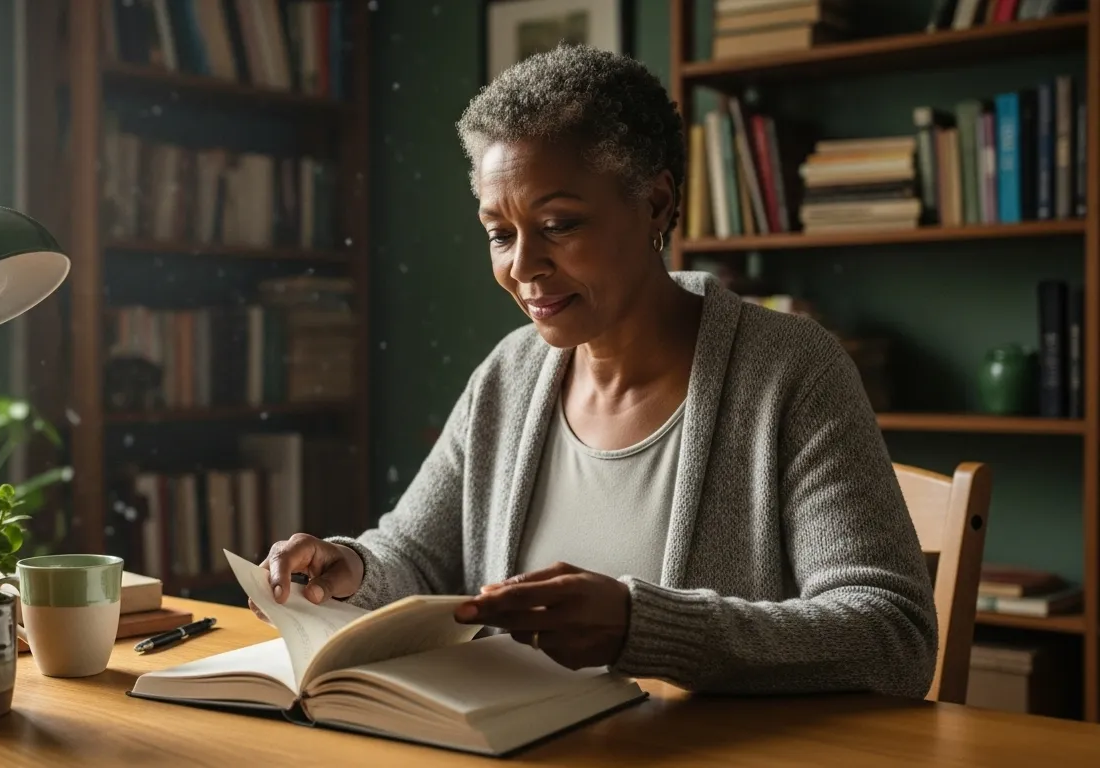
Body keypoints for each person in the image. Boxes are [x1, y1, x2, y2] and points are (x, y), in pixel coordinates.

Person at [256, 45, 937, 698]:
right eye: (500, 232)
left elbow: (891, 634)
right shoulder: (509, 375)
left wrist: (642, 628)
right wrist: (351, 570)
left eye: (558, 224)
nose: (522, 266)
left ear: (657, 204)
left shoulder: (792, 373)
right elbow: (417, 553)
______________________________
Please leave out the pictures as you reproduce the lines exactly, from the first line of the entries through the line containing "nose: (522, 266)".

Body keypoints for each person in the image. Boxes are [x1, y1, x2, y2] and points are (x, y), in pixel coordinates.

Person at [256, 45, 937, 698]:
right eye: (500, 232)
left elbow: (891, 634)
right shoulder: (509, 375)
left wrist: (642, 628)
right wrist: (351, 570)
left eye: (558, 224)
nose: (522, 266)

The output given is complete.